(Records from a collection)
•••••

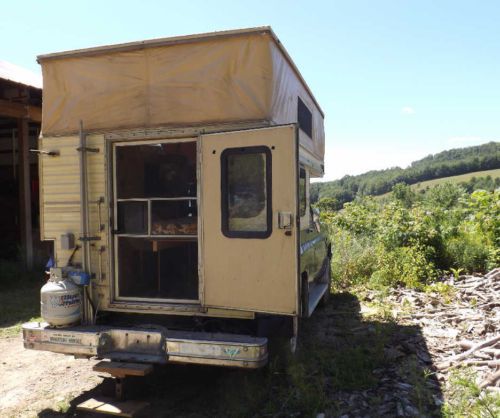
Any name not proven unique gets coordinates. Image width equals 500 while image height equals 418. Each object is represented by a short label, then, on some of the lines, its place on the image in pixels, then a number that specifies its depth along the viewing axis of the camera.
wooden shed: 9.78
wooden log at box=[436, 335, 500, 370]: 4.49
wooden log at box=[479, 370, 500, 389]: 3.88
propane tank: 4.20
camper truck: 3.86
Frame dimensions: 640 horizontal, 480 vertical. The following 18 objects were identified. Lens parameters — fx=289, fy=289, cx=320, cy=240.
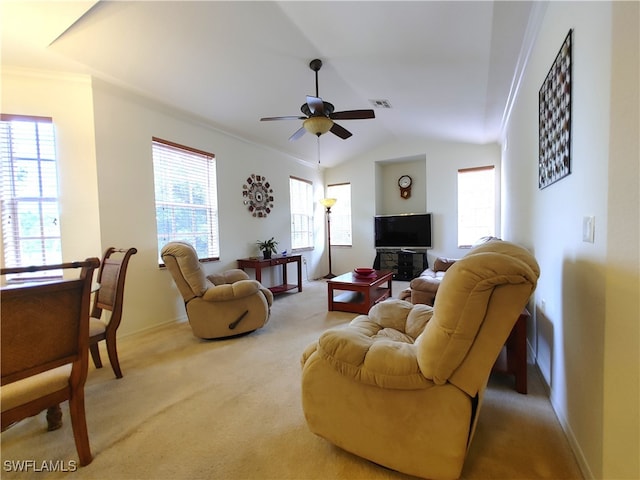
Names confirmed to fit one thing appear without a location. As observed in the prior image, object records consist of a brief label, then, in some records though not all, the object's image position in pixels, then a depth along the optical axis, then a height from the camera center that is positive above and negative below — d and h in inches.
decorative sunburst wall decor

•••••

**Task objective**
Please output all of the entries above exactly, but without any picture.

**Task response**
Any name not proven unique gets coordinates. Image width equals 500 while image height equals 418. Each object is represented by a short label, then, on some of the lines, its place on the image in pixels, then a number that specifies its depth along the viewing axis of the camera.
wooden shed: 9.78
wooden log at box=[436, 335, 500, 370]: 4.49
wooden log at box=[479, 370, 500, 389]: 3.88
propane tank: 4.20
camper truck: 3.86
Frame dimensions: 640 horizontal, 480 vertical. The following 18 objects were identified. Lens parameters — fx=289, fy=289, cx=320, cy=240.
Names confirmed to fit one thing appear without a location. As observed in the prior image, object records consist of a brief label, then, in some records though not all, the object's image position in pixels, then a depth along the optical axis, then a height from the camera center that is positive above and negative below — d and h in inches.
decorative sunburst wall decor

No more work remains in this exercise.